In questo quadro drammatico, merita parlare della ancor più triste condizione delle donne carcerate: “Sono la marginalità più forte – spiega l’esperto – Siccome è più difficile che finiscano dietro le sbarre, quelle a cui capita sono le più marginali, quelle con meno risorse, sociali e materiali. Il dato è ancora più evidente se si guarda ai i minori: le ragazzine detenute sono tutte Rom, mentre i ragazzini sono o meridionali o stranieri. Le carcerate sono più colpite dalla tossicodipendenza e dal disagio psichico. Poi generalmente le galere femminili sono luoghi tranquilli, con meno pressioni per la sicurezza e più cura dei propri spazi. Sono posti più di grande sofferenza che di grande tensione. Un mare di detenute sono mamme separate dai figli e i colloqui sono penosi soprattutto per i bimbi: trovare qualcuno che li porti lì, le lunghe attese, gli orari di visita che spesso coincidono con quelli di scuola”.

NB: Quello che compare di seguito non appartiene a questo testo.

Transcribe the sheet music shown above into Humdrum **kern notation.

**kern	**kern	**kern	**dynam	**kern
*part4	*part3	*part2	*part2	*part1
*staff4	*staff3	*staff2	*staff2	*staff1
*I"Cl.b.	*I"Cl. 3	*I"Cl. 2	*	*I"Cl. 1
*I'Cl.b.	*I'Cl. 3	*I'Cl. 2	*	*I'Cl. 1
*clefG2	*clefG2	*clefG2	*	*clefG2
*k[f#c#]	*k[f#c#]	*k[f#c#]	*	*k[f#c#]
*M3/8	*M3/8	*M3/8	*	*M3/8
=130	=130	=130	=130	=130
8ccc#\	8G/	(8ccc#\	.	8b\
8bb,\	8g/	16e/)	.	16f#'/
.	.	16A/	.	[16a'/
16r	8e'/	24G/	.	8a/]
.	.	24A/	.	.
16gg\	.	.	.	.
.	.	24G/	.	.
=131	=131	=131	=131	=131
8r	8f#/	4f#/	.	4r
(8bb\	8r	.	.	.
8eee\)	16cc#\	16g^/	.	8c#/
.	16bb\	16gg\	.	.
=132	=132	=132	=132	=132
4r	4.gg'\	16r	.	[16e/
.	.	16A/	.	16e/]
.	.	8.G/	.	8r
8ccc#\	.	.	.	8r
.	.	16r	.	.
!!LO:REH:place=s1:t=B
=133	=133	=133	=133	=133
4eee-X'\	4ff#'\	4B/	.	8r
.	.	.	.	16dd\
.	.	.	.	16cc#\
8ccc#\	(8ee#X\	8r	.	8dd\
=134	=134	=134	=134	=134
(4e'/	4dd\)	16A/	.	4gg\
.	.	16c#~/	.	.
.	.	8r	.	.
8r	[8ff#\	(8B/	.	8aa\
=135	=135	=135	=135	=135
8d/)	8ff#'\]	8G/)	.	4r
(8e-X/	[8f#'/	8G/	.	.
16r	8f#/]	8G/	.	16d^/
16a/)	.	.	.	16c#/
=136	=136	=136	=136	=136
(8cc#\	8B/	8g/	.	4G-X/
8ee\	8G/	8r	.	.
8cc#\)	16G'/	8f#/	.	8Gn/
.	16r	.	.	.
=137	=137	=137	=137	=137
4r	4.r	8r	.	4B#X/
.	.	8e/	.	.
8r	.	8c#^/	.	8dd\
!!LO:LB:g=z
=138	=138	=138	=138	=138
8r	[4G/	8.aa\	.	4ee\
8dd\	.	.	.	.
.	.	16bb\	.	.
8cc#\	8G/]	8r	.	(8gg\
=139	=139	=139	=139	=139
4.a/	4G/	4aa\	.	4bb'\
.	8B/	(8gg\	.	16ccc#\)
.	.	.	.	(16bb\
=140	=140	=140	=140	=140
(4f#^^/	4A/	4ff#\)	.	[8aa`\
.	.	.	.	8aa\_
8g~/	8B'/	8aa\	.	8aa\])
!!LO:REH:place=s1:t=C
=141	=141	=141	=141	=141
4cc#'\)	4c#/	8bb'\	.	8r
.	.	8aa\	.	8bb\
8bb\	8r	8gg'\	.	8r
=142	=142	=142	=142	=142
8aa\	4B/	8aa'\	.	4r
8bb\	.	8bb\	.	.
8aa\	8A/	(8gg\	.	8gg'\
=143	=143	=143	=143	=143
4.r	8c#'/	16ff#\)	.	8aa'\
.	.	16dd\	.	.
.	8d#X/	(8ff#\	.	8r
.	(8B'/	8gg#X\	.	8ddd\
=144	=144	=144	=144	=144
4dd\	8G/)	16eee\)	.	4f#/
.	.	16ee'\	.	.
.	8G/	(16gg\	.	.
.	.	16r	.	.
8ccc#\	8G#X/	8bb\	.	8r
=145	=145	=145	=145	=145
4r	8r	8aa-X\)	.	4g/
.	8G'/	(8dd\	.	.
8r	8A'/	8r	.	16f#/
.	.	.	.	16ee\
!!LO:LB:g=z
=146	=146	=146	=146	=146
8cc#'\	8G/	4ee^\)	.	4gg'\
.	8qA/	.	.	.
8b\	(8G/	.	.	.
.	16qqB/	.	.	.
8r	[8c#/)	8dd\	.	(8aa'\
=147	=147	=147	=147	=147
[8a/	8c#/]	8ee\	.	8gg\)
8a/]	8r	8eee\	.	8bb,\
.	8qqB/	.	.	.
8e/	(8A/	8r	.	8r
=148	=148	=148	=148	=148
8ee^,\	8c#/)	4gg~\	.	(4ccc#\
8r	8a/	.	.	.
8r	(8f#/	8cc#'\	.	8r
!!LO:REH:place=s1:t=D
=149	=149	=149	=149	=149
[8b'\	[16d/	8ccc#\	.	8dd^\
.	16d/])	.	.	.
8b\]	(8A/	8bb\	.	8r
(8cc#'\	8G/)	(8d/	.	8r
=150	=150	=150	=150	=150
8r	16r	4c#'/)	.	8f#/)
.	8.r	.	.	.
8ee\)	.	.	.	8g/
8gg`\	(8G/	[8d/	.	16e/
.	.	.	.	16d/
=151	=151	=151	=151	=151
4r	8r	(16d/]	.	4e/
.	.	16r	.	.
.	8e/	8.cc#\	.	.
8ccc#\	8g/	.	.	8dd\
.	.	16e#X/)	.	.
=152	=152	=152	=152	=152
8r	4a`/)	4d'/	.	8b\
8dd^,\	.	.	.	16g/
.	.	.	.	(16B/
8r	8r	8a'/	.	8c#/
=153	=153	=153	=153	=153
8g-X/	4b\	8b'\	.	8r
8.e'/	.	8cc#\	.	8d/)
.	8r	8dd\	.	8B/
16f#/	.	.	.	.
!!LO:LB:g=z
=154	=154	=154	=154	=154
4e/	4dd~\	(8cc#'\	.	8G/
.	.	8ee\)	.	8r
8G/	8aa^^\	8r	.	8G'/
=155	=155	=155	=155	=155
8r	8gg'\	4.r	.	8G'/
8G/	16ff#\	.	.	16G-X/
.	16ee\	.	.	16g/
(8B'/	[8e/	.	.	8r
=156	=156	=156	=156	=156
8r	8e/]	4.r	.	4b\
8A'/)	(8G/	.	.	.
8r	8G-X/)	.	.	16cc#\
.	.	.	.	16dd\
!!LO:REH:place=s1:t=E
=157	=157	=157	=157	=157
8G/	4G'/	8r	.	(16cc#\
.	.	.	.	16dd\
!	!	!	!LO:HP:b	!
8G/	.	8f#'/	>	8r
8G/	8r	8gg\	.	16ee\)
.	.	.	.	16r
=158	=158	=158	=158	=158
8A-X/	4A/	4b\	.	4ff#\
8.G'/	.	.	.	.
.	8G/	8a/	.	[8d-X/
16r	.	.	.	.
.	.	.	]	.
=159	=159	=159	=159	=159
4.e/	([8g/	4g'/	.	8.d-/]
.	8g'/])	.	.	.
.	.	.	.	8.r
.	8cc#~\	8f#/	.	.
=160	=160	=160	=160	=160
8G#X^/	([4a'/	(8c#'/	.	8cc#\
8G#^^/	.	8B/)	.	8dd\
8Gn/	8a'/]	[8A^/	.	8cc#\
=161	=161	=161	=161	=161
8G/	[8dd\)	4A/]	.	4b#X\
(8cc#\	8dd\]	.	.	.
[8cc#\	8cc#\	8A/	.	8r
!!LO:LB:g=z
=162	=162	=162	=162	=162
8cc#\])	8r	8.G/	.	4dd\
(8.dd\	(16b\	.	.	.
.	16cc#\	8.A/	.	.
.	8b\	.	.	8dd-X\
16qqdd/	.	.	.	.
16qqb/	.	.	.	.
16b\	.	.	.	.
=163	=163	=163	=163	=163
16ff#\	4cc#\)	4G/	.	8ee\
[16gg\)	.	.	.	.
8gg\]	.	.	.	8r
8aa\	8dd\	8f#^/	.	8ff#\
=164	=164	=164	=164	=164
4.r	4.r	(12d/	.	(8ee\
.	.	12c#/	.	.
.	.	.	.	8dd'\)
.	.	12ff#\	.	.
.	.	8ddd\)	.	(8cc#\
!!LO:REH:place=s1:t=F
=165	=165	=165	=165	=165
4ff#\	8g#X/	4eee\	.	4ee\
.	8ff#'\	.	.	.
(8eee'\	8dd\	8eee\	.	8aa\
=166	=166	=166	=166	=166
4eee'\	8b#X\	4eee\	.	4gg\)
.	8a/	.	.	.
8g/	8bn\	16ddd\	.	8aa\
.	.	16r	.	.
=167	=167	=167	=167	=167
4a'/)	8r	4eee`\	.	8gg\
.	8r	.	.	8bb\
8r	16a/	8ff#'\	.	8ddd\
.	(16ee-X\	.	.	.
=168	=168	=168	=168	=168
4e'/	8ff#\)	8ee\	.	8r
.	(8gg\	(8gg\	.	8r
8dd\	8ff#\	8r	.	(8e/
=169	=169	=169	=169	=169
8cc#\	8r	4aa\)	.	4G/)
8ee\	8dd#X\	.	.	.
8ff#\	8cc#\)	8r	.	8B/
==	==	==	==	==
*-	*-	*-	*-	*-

Questa massa sofferente di persone che chiede solo di sopravvivere ricade tutta sulle guardie carcerarie. “Quello della polizia penitenziaria è un lavoro terribile – afferma secco Scandurra –Ho fatto il volontario in carcere per tanto tempo e ho visto i poliziotti convivere con un livello di patimenti molto elevato. Loro sono il primo terminale di tutte le sofferenze, le domande e i bisogni delle persone detenute, alla maggior parte dei quali devono rispondere sempre no, non è permesso, non è previsto, non ci sono i fondi. Sindrome da burn out, alcolismo e suicidi sono molto elevati tra la polizia penitenziaria rispetto agli altri cittadini. Per tanto tempo è stata lasciata sola davanti alla popolazione detenuta che aumentava continuamente. Ma devo dire che anche nelle guardie carcerarie c’è una certa resistenza al cambiamento come in molte amministrazioni e quindi a conservare questo sistema, che per molti aspetti non funziona, uguale a se stesso. Oggi per fortuna anche loro stanno cambiando in meglio: noi dell’associazione lo vediamo persino nell’atteggiamento verso il nostro osservatorio. Tempo fa quando visitavamo le galere ci nascondevano le criticità, facendoci vedere solo quello che funzionava; ora è l’opposto perché vogliono che denunciamo”.

Il cambiamento quindi è in atto e non deve essere fermato: “Visto che è il momento giusto – conclude Scandurra – che il vento è cambiato, chiediamo riforme soprattutto in materia di salute, di incontro con i familiari, di comunicazione con l’esterno. Ad esempio gli orari e le modalità dei colloqui sono aggiornati agli anni ’70, sebbene oggi viviamo tutti iperconnessi. Sono tanti elementi di civiltà che la politica non può più rinviare”.